Her work as office manager at a high school is good for interacting with
teachers and students but she still
tries to be involved in local drama productions and singing whenever she’s
asked.
Chris sang in many worship teams, then toured with a drama
team where he also used his singing and guitar. He was in many productions here
including a fairly operatic scene, (not his comfort zone!) and made several
CD’s with a touring group. He acted in a play which opened in Calgary, then
became a music pastor in Calgary for a year, taught English in Japan, then
trained at ACAD as a graphic designer. He now lives in Winnipeg where he has a
home office, working for Critical Mass, a design company in Calgary, while
doing freelance on the side. The work requires travel to Calgary, Chicago, New
York, Los Angeles and Houston and other US points at times. He received an
award for his work in the web industry in Seattle three years ago. He still plays beautifully and works towards
a sound studio to produce his and others’ music one day.
Our daughter Toni had a display of her pottery at the
Moose Jaw art gallery gift shop when in grade twelve. She also taught
children’s art classes through the Gallery. She sang solos as well in many
productions here as a student. She trained in ACAD, met her husband in a
worship team there, then married, became a convention presenter for an
international company and moved to Dartmouth as a means to study pottery at
NSCAD in Halifax.

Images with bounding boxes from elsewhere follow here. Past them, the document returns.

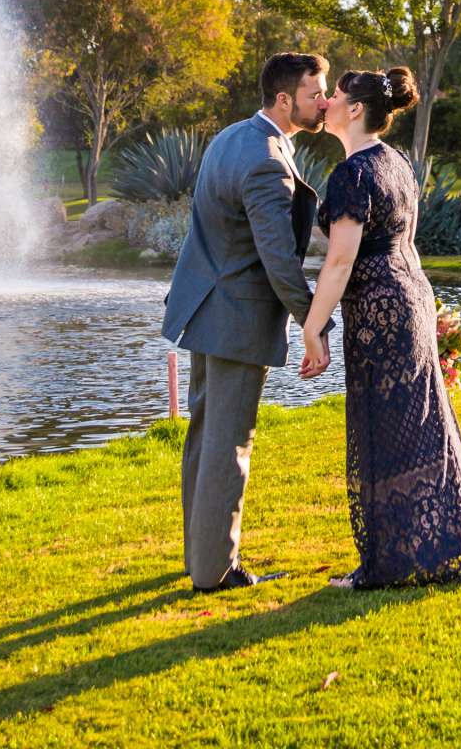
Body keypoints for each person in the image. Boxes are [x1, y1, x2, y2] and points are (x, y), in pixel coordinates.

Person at [298, 66, 461, 588]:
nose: (324, 102)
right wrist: (426, 308)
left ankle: (392, 561)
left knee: (384, 430)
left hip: (378, 311)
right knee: (421, 424)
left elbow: (339, 263)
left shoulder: (351, 174)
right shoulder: (394, 162)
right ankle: (433, 546)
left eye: (336, 97)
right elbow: (409, 243)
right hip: (410, 296)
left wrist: (311, 327)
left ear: (354, 110)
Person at [160, 51, 327, 591]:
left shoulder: (231, 137)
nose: (323, 102)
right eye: (314, 94)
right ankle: (214, 571)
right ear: (285, 100)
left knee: (206, 435)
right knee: (229, 443)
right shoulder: (264, 160)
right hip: (236, 319)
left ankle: (198, 555)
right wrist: (314, 323)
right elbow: (279, 259)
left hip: (205, 309)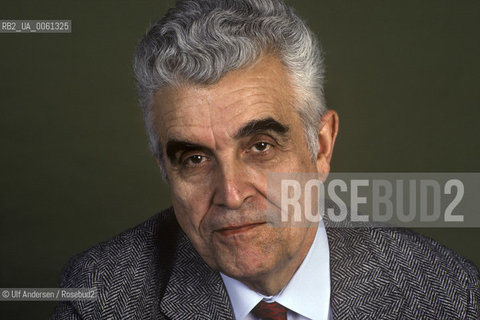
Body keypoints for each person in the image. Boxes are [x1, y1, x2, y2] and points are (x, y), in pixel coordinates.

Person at [51, 0, 479, 319]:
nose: (232, 195)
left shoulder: (448, 294)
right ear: (163, 166)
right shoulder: (100, 300)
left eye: (261, 146)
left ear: (322, 145)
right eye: (195, 158)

She has taught after school art at her children’s school in
Dartmouth, N.S., and now teaches pottery at several community centers.
Presently, she has an exhibition in a gallery there and is working towards a
one-man show this coming year. She also does part-time book keeping for a firm
as she works towards establishing a pottery/art studio which is finally taking
shape in her home.
Megan sang solo parts in her school productions as well,
sang in worship teams here and in Calgary, studied at Sait where she became a
wedding photographer/photo journalist. She is especially drawn to children and
weddings. She covered several seasons of the Calgary Film Festival, involving
Peter Fonda’s and Atom Agoyan’s week-long visits to Calgary, where she filmed
the whole of Fonda’s motorcycle ride through the Rockies, shot Sait’s new
building project for the Sun, photographed show homes, food and business
reviews for local publications, as well as shooting conventions such as
Wendy’s. She has discovered a talent in knitting so is presently working
towards establishing an on-line site where she can sell her work. Eventually,
she plans to have her photography business back up when her children are older.

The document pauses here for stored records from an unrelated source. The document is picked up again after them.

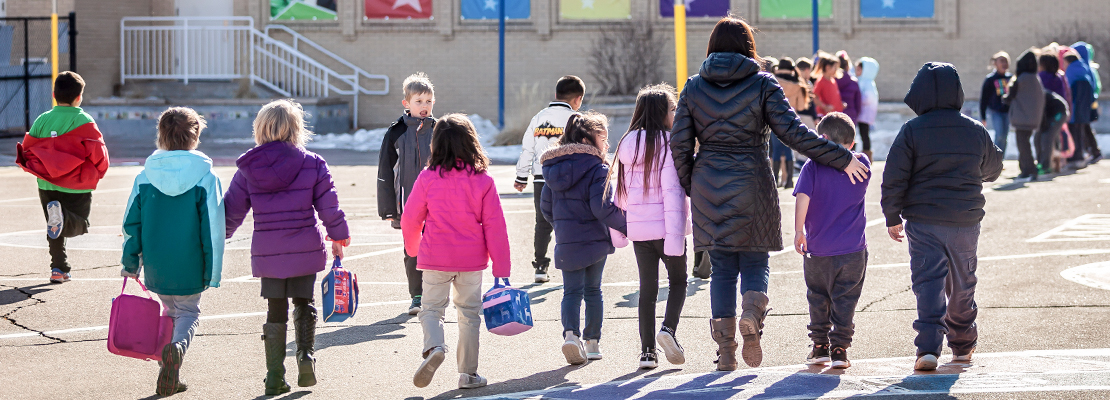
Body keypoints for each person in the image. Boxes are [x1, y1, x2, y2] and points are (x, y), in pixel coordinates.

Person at [670, 17, 869, 371]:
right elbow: (794, 134)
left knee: (721, 270)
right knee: (755, 260)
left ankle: (727, 353)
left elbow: (680, 145)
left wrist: (692, 185)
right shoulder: (762, 83)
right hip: (753, 182)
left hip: (707, 183)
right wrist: (841, 156)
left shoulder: (693, 87)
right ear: (749, 46)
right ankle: (752, 313)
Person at [881, 62, 1004, 372]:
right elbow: (992, 168)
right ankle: (962, 345)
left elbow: (894, 175)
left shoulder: (911, 130)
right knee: (963, 282)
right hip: (964, 219)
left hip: (923, 221)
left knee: (928, 284)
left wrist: (892, 215)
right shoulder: (974, 129)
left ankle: (927, 349)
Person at [225, 99, 351, 395]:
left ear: (260, 129)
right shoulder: (313, 163)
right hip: (305, 247)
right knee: (304, 302)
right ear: (296, 129)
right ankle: (306, 356)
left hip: (268, 252)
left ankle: (274, 375)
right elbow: (329, 208)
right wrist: (339, 237)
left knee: (275, 310)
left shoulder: (248, 168)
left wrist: (219, 238)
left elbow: (231, 211)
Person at [119, 107, 224, 396]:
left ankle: (169, 371)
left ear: (160, 136)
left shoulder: (145, 176)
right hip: (191, 262)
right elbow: (213, 228)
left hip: (157, 264)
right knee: (189, 311)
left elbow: (132, 224)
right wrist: (212, 271)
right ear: (196, 136)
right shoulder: (206, 177)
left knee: (169, 310)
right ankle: (176, 351)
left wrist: (130, 262)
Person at [404, 114, 511, 390]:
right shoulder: (482, 180)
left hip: (435, 257)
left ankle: (435, 346)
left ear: (436, 144)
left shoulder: (427, 177)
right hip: (471, 260)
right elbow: (495, 226)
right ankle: (468, 374)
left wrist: (414, 248)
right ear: (471, 142)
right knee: (469, 315)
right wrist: (501, 269)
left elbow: (410, 218)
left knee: (431, 310)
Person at [611, 84, 691, 369]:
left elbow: (619, 193)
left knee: (648, 289)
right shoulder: (670, 143)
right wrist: (676, 234)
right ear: (661, 113)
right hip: (667, 228)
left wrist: (619, 228)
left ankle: (647, 352)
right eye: (672, 108)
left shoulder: (626, 144)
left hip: (639, 231)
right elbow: (673, 192)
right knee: (679, 281)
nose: (675, 113)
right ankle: (668, 330)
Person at [540, 111, 628, 365]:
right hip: (594, 241)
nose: (607, 144)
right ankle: (592, 342)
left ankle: (570, 335)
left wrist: (562, 226)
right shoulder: (597, 168)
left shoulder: (553, 168)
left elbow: (546, 208)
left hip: (566, 241)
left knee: (570, 292)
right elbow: (601, 208)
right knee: (593, 291)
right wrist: (626, 225)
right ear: (589, 139)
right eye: (603, 137)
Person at [14, 71, 108, 284]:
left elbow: (28, 150)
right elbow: (98, 153)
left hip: (47, 183)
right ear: (79, 97)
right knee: (80, 221)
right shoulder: (84, 120)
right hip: (77, 183)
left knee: (53, 225)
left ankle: (58, 268)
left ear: (54, 94)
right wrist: (100, 171)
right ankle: (63, 219)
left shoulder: (43, 119)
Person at [792, 112, 869, 370]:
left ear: (822, 138)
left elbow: (802, 198)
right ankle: (839, 348)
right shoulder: (862, 164)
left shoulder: (812, 167)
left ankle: (819, 346)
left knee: (818, 296)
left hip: (819, 249)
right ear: (851, 143)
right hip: (853, 250)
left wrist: (798, 230)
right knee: (846, 298)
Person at [514, 75, 585, 283]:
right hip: (569, 179)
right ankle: (571, 264)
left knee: (542, 222)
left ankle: (540, 266)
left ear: (556, 95)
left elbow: (528, 148)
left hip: (541, 178)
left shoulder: (538, 118)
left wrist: (521, 176)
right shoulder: (576, 119)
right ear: (578, 99)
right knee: (570, 220)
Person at [378, 72, 437, 315]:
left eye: (428, 101)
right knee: (413, 251)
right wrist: (389, 209)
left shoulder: (440, 130)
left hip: (438, 204)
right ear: (406, 103)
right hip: (408, 205)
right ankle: (417, 295)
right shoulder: (396, 133)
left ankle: (436, 293)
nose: (424, 106)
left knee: (437, 247)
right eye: (419, 101)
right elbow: (385, 172)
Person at [1004, 48, 1045, 182]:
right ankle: (1025, 170)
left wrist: (1003, 97)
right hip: (1033, 118)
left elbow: (1009, 97)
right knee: (1025, 143)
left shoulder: (1021, 79)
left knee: (1023, 145)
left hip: (1021, 118)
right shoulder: (1035, 78)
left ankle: (1029, 170)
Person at [772, 57, 812, 189]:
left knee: (775, 150)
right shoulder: (797, 84)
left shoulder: (771, 81)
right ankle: (789, 181)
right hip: (790, 119)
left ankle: (775, 180)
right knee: (789, 149)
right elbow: (801, 106)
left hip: (773, 118)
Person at [1064, 49, 1096, 169]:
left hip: (1075, 109)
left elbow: (1068, 92)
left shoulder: (1071, 72)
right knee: (1081, 133)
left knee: (1074, 134)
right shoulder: (1085, 70)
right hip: (1084, 110)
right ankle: (1081, 155)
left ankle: (1076, 157)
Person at [1072, 42, 1102, 164]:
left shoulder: (1084, 69)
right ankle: (1092, 151)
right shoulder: (1088, 68)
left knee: (1084, 127)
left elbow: (1093, 86)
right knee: (1085, 127)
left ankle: (1093, 151)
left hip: (1085, 103)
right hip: (1088, 102)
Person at [980, 52, 1012, 154]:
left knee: (1005, 136)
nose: (1004, 63)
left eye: (1006, 61)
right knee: (999, 135)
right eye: (1001, 61)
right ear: (995, 64)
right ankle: (996, 160)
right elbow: (984, 98)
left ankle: (1001, 160)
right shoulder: (990, 79)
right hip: (996, 111)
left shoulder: (1010, 78)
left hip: (1008, 112)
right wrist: (983, 116)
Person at [856, 57, 880, 161]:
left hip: (864, 114)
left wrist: (858, 99)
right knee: (863, 134)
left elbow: (868, 98)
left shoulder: (867, 83)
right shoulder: (864, 81)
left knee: (864, 134)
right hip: (863, 114)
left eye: (859, 69)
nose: (857, 72)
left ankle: (867, 154)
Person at [813, 53, 845, 118]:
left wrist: (840, 104)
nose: (836, 70)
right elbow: (815, 97)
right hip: (826, 117)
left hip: (835, 115)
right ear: (827, 67)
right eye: (835, 67)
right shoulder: (821, 81)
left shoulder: (833, 80)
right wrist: (825, 107)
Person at [835, 51, 862, 124]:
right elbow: (858, 103)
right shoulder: (853, 82)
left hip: (834, 116)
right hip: (850, 116)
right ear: (847, 67)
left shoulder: (832, 81)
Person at [795, 57, 820, 129]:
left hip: (794, 115)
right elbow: (810, 102)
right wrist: (815, 118)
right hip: (806, 117)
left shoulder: (792, 82)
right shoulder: (807, 84)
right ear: (807, 70)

Meantime, she keeps busy sewing costumes for the kids, knitting complex designs
and documenting every move of family and friends. We love her photographic
contributions so much!
Somehow, the sense they have to be creative follows them since becoming parents themselves. Our eight (soon to be nine) grandchildren have access to art materials as their parents continue to encourage them to create as a part of their everyday activities. Who knows how this will nurture a future in art one day!